Logistic regression models the probability:

$$
\text{logit}(P(Y=1)) = X\beta
$$

## Key Diagnostics

### Linearity of the Logit

The model assumes a linear relationship between predictors and the log-odds:

$$
\log\left(\frac{p}{1-p}\right)
$$

The Box–Tidwell test evaluates this assumption.

### Goodness of Fit

The Hosmer–Lemeshow test compares observed and expected counts across groups.

### Separation

Complete or quasi-complete separation occurs when predictors perfectly classify outcomes, leading to unstable or infinite estimates.

---

## Example

```{r logistic-example}
model_glm <- glm(am ~ wt + hp, data = mtcars, family = binomial)
diag_glm <- diagnose_model(model_glm)
summary(diag_glm)
```

---

# Poisson Regression

Poisson regression assumes:

$$
Y \sim \text{Poisson}(\lambda), \quad \log(\lambda) = X\beta
$$

## Overdispersion

A key assumption is:

$$
\text{Var}(Y) = \mathbb{E}(Y)
$$

Overdispersion occurs when:

$$
\text{Var}(Y) > \mathbb{E}(Y)
$$

This leads to underestimated standard errors.

## Zero Inflation

Excess zeros beyond what the Poisson model predicts may indicate a zero-inflated process.

---

## Example

```{r poisson-example}
model_pois <- glm(carb ~ wt + hp, data = mtcars, family = poisson)
diag_pois <- diagnose_model(model_pois)
summary(diag_pois)
```

---

# Survival Models

The Cox proportional hazards model assumes:

$$
h(t | X) = h_0(t) \exp(X\beta)
$$

## Proportional Hazards

The key assumption is that hazard ratios are constant over time.
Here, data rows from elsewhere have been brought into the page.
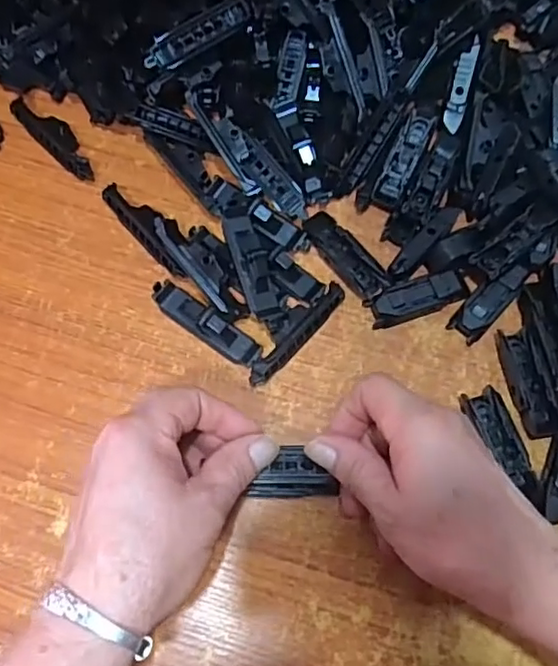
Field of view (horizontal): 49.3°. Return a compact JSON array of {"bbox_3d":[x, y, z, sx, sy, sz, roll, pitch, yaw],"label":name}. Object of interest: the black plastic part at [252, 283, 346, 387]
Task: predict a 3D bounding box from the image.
[{"bbox_3d":[0.012,0.000,0.372,0.012,0.011,0.082,40,72,12],"label":"black plastic part"}]

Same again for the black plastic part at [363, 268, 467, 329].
[{"bbox_3d":[0.090,-0.023,0.387,0.067,0.009,0.022,-19,71,-10],"label":"black plastic part"}]

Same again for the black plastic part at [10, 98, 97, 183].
[{"bbox_3d":[-0.154,-0.136,0.423,0.022,0.015,0.075,-41,76,-17],"label":"black plastic part"}]

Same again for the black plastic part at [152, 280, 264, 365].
[{"bbox_3d":[-0.046,-0.007,0.373,0.078,0.013,0.018,35,71,11],"label":"black plastic part"}]

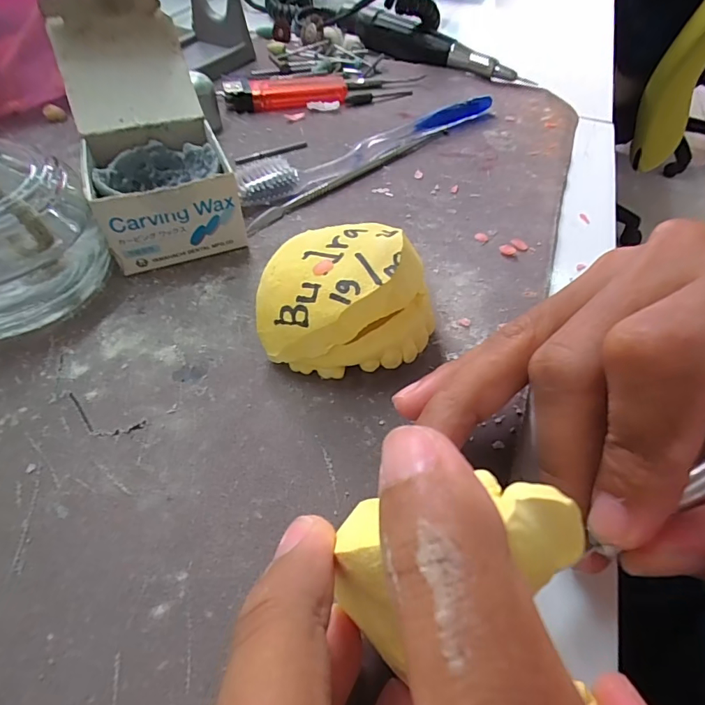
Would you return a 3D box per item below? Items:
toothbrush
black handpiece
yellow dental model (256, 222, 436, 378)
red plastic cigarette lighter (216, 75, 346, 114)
[{"bbox_3d":[0.017,-0.119,0.257,0.182,0.013,0.020,-30,57,-24],"label":"toothbrush"},{"bbox_3d":[0.061,-0.232,0.343,0.147,0.024,0.025,26,54,19],"label":"black handpiece"},{"bbox_3d":[-0.004,-0.019,0.159,0.059,0.036,0.055,-9,53,-10],"label":"yellow dental model"},{"bbox_3d":[-0.043,-0.171,0.297,0.081,0.013,0.022,-11,51,-11],"label":"red plastic cigarette lighter"}]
Schoenfeld residuals are used to test:

$$
\frac{\partial \beta(t)}{\partial t} = 0
$$

---

## Example

```{r survival-example}
library(survival)
data(lung)

model_cox <- coxph(Surv(time, status) ~ age + sex + ph.ecog, data = lung)
diag_cox <- diagnose_model(model_cox)
summary(diag_cox)
```

---

# Visualization

Diagnostic plots help identify violations visually.

```{r plotting, fig.height=6, fig.width=6}
plot(diag_lm)

```

---

# Conclusion

The `modeldiag` package provides a unified and extensible framework for model diagnostics, combining statistical rigor with practical usability.

By integrating multiple diagnostic tools into a consistent interface, it simplifies the process of validating model assumptions across diverse modeling frameworks.


# References

Cook, R. D., & Weisberg, S. (1982). *Residuals and Influence in Regression*. Chapman & Hall.

Breusch, T. S., & Pagan, A. R. (1979). *A Simple Test for Heteroscedasticity and Random Coefficient Variation*. Econometrica.

Durbin, J., & Watson, G. S. (1950, 1951). *Testing for Serial Correlation in Least Squares Regression*. Biometrika.

Shapiro, S. S., & Wilk, M. B. (1965). *An Analysis of Variance Test for Normality*. Biometrika.

Hosmer, D. W., Lemeshow, S., & Sturdivant, R. X. (2013). *Applied Logistic Regression*. Wiley.

Cox, D. R. (1972). *Regression Models and Life-Tables*. JRSS.

Cameron, A. C., & Trivedi, P. K. (2013). *Regression Analysis of Count Data*. Cambridge University Press.